**Job item:** Your task is to copy every line of the entries that holds the word "Galaxy".

[Stored entries]
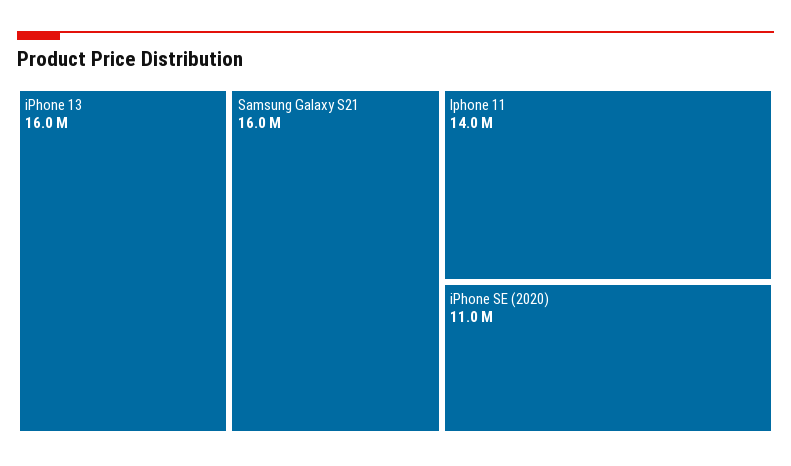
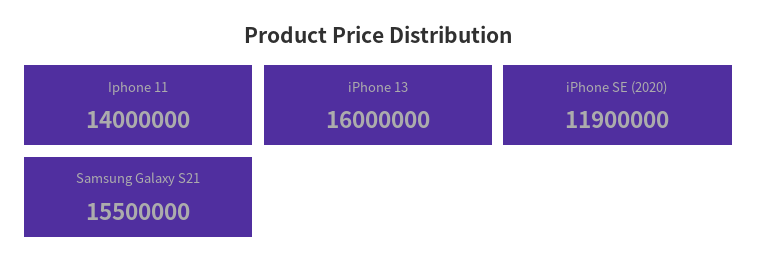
  {
    "iPhone 13": 16000000,
-   "Samsung Galaxy S21": 16000000,
+   "Samsung Galaxy S21": 15500000,
    "Iphone 11": 14000000,
-   "iPhone SE (2020)": 11000000
+   "iPhone SE (2020)": 11900000
  }

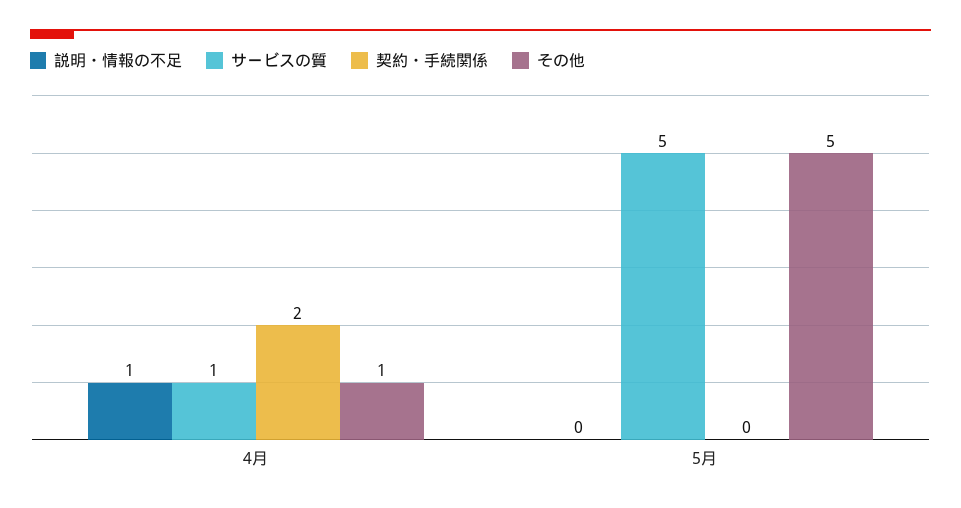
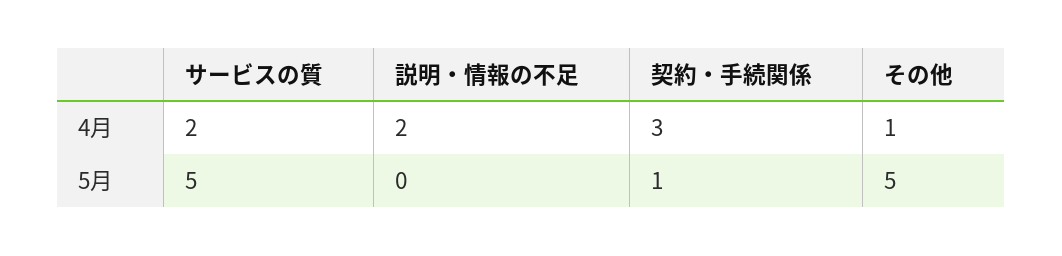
  {
    "説明・情報の不足": {
-     "4月": 1,
+     "4月": 2,
      "5月": 0
    },
    "サービスの質": {
-     "4月": 1,
+     "4月": 2,
      "5月": 5
    },
    "契約・手続関係": {
-     "4月": 2,
+     "4月": 3,
-     "5月": 0
+     "5月": 1
    },
    "その他": {
      "4月": 1,
      "5月": 5
    }
  }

**Answer space:**
-   "Samsung Galaxy S21": 16000000,
+   "Samsung Galaxy S21": 15500000,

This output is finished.